Mais tout cela ne semble pas intéresser Vannacci qui, dans les derniers jours de la campagne électorale, a insisté sur la référence à la « Decima » 11. Dans un spot de campagne, on voit le général mimer le symbole du X — le dix, Decima, en chiffres romains — en disant : « Sur le bulletin de vote, faites un X sur le symbole de la Lega et écrivez Vannacci » 12. Ce X est une référence directe à la « DECIMA MAS » (Xe Flottiglia Mas), une unité militaire italienne d’élite qui, après le 8 septembre 1943, s’est rangée du côté de la République sociale de Salò dirigée par Benito Mussolini et du côté des nazis au crépuscule du régime fasciste.

Cette provocation a suscité une vive controverse, y compris au sein de l’armée.

Pour éviter une instrumentalisation généralisée, Massimiliano Rossi, commandant du régiment de plongée (Comsubim) héritier de la DECIMA MAS, a décidé de ne pas faire crier « DECIMA » à son unité — comme c’est habituellement le cas — lorsque, à l’occasion de la fête de la République, le 2 juin, il a défilé devant les tribunes d’honneur, au Forum impérial, à Rome. « Je n’ai pas l’intention de sacrifier l’honneur de l’unité sur l’autel de l’instrumentalisation à des fins personnelles », a-t-il déclaré au quotidien La Verità. « Un militaire, en tant que serviteur de l’État, ne devrait pas être porteur d’initiatives politiques car il risque de perdre l’autonomie de la force armée. Je le dis depuis le début : les militaires doivent faire leur travail de militaires », a quant à lui déclaré le chef de file de Forza Italia, Antonio Tajani. 
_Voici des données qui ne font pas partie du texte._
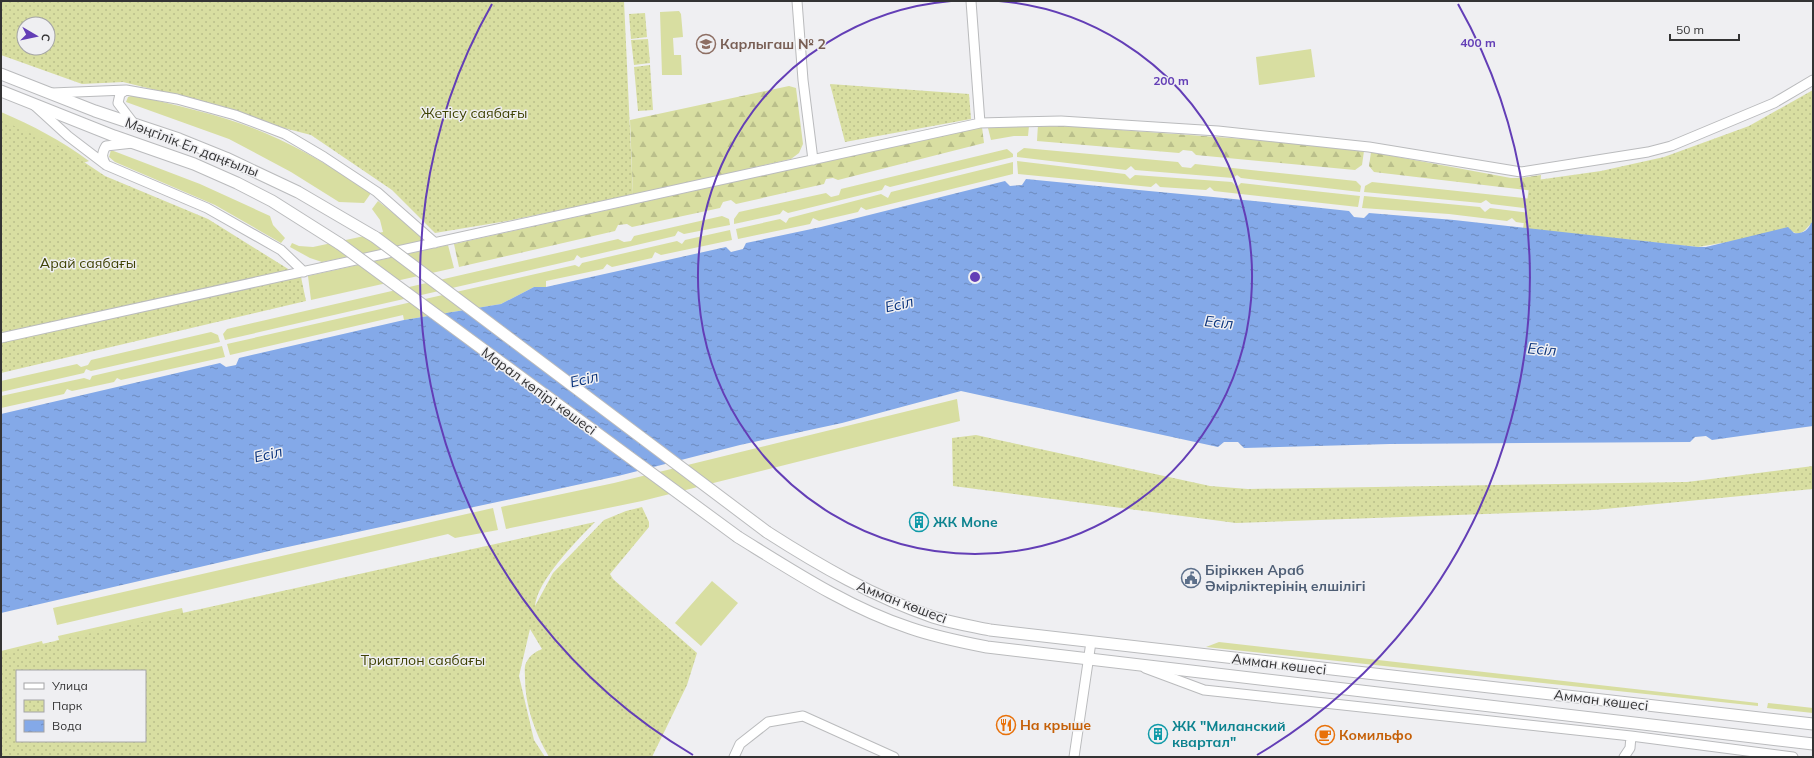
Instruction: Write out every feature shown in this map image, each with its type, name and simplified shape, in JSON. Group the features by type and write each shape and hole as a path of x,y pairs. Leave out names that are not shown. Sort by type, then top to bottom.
{"main road":[{"path":"1,70 18,81"},
{"name":"Мәңгілік Ел даңғылы","path":"1,74 48,93 179,139 259,173 298,192 375,238"},
{"name":"Мәңгілік Ел даңғылы","path":"1,92 194,164 237,182 272,200 340,244"},
{"name":"Марал көпірі көшесі","path":"375,238 767,532"},
{"name":"Марал көпірі көшесі","path":"340,244 738,537"},
{"name":"Амман көшесі","path":"767,532 840,577 934,617 990,630 1813,724"},
{"name":"Амман көшесі","path":"738,537 836,595 909,628 953,641 1813,744"}],"street":[{"path":"798,1 803,80 814,160"},
{"path":"971,1 980,123"},
{"path":"1,338 980,123 1061,121 1218,131 1369,147 1521,172 1648,152 1671,146 1774,103 1813,80"},
{"path":"48,93 126,90 192,103 235,115 284,134 324,157 377,192 435,243"},
{"path":"126,90 120,94 118,103 134,124"},
{"path":"32,104 68,136 106,166 207,208 281,250 304,272"},
{"path":"106,166 102,158 102,152 106,146 135,143"},
{"path":"1074,757 1091,642"},
{"name":"Амман көшесі","path":"1130,663 1204,690 1631,736 1792,757"},
{"path":"734,757 740,744 768,722 803,716 894,757"},
{"path":"1624,757 1630,748 1631,736"}],"green space":[{"name":"Жетісу саябағы","path":"1,1 624,1 633,195 507,221 435,233 392,190 311,135 280,127 229,108 123,82 82,84 1,55"},
{"path":"679,11 681,14 683,37 673,38 674,55 681,55 682,75 662,75 660,12"},
{"path":"645,13 647,37 631,39 629,14"},
{"path":"648,39 650,63 634,65 631,40"},
{"path":"1311,49 1315,77 1259,85 1256,57"},
{"path":"650,65 653,110 638,111 634,67"},
{"path":"830,84 969,94 971,119 845,142"},
{"path":"789,86 796,88 803,144 799,153 791,159 633,195 630,120"},
{"path":"1813,90 1813,222 1801,233 1791,231 1698,247 1523,229 1530,181 1601,171 1664,157 1749,126"},
{"path":"134,95 217,116 265,133 320,160 371,193 364,203 339,202 291,172 229,139 126,102 128,97"},
{"path":"1,112 68,146 89,161 80,164 1,131"},
{"name":"Арай саябағы","path":"1,120 63,148 105,176 208,219 301,277 306,301 1,373"},
{"path":"1038,124 1299,143 1364,151 1362,165 1355,170 1196,155 1192,151 1183,150 1179,153 1037,141"},
{"path":"1029,126 1028,136 1014,136 991,140 988,128"},
{"path":"982,127 984,143 838,180 833,178 826,179 824,184 736,204 731,200 723,202 720,208 632,227 627,224 618,225 615,231 459,267 454,244"},
{"path":"1024,148 1178,162 1182,167 1191,168 1195,164 1356,181 1361,186 1360,192 1241,178 1237,175 1233,178 1135,170 1131,166 1126,170 1017,157 1017,153"},
{"path":"1007,149 1013,154 1013,157 890,187 885,185 882,190 788,213 783,210 780,214 734,224 734,219 739,212 826,193 831,197 839,195 841,189"},
{"path":"111,150 200,184 270,216 273,225 285,238 281,243 215,205 115,162 109,157"},
{"path":"1371,152 1511,178 1541,175 1540,187 1534,191 1374,172 1369,166"},
{"path":"1017,161 1125,174 1130,179 1135,175 1232,182 1237,187 1241,183 1360,196 1358,207 1214,191 1210,187 1206,190 1160,187 1156,183 1151,187 1018,174"},
{"path":"1013,162 1013,174 866,210 861,207 858,212 819,221 813,218 810,224 738,239 736,229 780,219 786,223 789,218 881,194 888,198 891,192"},
{"path":"1372,182 1532,199 1588,216 1491,204 1486,200 1481,203 1364,192 1365,186"},
{"path":"1364,196 1480,207 1485,212 1490,208 1588,220 1557,228 1516,222 1512,218 1507,221 1449,214 1362,208"},
{"path":"378,201 422,236 421,242 322,262 310,258 290,247 292,243 299,246 313,247 383,232 380,220 372,209"},
{"path":"722,216 729,219 730,225 684,234 678,231 675,236 581,258 577,255 574,260 225,340 223,334 227,329 618,239 624,242 631,241 634,236"},
{"path":"730,230 732,240 661,255 655,252 652,258 612,267 607,264 603,269 546,281 546,287 534,287 501,304 404,320 403,315 230,355 227,344 575,265 579,267 582,263 677,241 682,244 685,240"},
{"path":"448,245 454,268 311,300 308,276"},
{"path":"211,332 218,335 220,342 91,371 86,369 84,373 1,392 1,381 77,364 81,367 88,365 91,360"},
{"path":"222,346 225,357 121,380 117,378 114,382 72,391 67,389 64,394 1,408 1,396 84,378 90,380 92,376"},
{"path":"957,399 960,421 642,501 506,529 501,507 614,483"},
{"path":"976,435 1210,486 1248,489 1687,482 1813,466 1813,489 1594,510 1236,523 953,486 952,438"},
{"name":"Триатлон саябағы","path":"642,507 649,522 649,527 610,574 613,579 697,653 687,685 652,757 549,757 535,729 525,688 525,665 531,656 542,649 530,629 519,676 534,740 545,757 1,757 1,653 595,522 578,539 550,573 537,596 535,606 553,573 604,520 626,511"},
{"path":"493,508 498,530 455,538 448,534 57,625 53,608"},
{"path":"712,581 738,603 701,646 675,623"},
{"path":"182,608 184,617 55,646 55,641 59,640 58,636"},
{"path":"42,641 47,659 1,667 1,651"},
{"path":"1219,642 1758,703 1758,706 1206,647"},
{"path":"1768,703 1813,708 1813,713 1767,708"}],"water":[{"name":"Есіл","path":"1026,179 1349,211 1354,217 1364,218 1369,213 1454,220 1698,247 1706,247 1788,227 1794,233 1800,233 1806,230 1813,222 1813,426 1712,440 1706,436 1695,437 1690,442 1390,444 1244,448 1238,442 1224,442 1218,447 961,391 842,423 740,445 618,476 269,551 1,613 1,414 220,363 226,367 236,365 239,358 404,320 501,304 534,287 546,287 726,247 731,252 743,249 746,243 821,227 1005,181 1010,186 1022,185"}],"place":[{"name":"Карлыгаш № 2","path":"706,44"},
{"name":"ЖК Mone","path":"919,522"},
{"name":"Біріккен Араб Әмірліктерінің елшілігі","path":"1191,578"},
{"name":"На крыше","path":"1006,725"},
{"name":"ЖК \"Миланский квартал\"","path":"1158,734"},
{"name":"Комильфо","path":"1325,735"}]}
5 — « Que nous le voulions ou non, nous ne sommes pas nés égaux sur cette terre. Par conséquent, ceux qui arrivent en Italie devraient être immensément reconnaissants pour notre compassion et notre générosité. Paola Egonu est de nationalité italienne, mais il est clair que ses caractéristiques physiques ne représentent pas l’italianité. » 13

Paola Egonu, née en 1998 à Cittadella dans la province de Padoue, est l’une des meilleures joueuses de volley-ball d’Italie. Fille de deux parents de nationalité nigériane, elle est devenue l’une des cibles préférées de Vannacci depuis son premier livre. Le général s’est ainsi attiré un procès de la part de la championne, auquel il a répondu par une lettre : « Suite aux malentendus qui se sont produits depuis la publication, j’ai l’intention de vous fournir une interprétation authentique des mots et des expressions que j’ai utilisés à votre égard. Sans aucune intention offensante, je crois que la diversité et les différences de religion, de culture, d’origine, d’ethnicité représentent un atout pour la société et ne devraient pas être dénaturées par la discrimination. Je n’ai jamais douté de votre citoyenneté italienne et je suis personnellement et fermement fier que vous représentiez notre drapeau par votre excellence sportive. Toutefois, cela ne peut pas cacher visuellement votre origine dont, j’en suis convaincu, vous êtes vous-même fière ». Pour Repubblica, il s’agit d’une « lettre d’excuses » — mais pas pour le général, qui déclare sur La7 : « Je n’ai jamais écrit de lettre d’excuses à Mme Egonu : je n’ai pas à m’excuser. (…) Je n’ai pas dit qu’elle n’était pas citoyenne italienne, mais que, bien qu’elle soit citoyenne italienne, elle a des caractéristiques physiques que ne partage pas la majorité des Italiens ».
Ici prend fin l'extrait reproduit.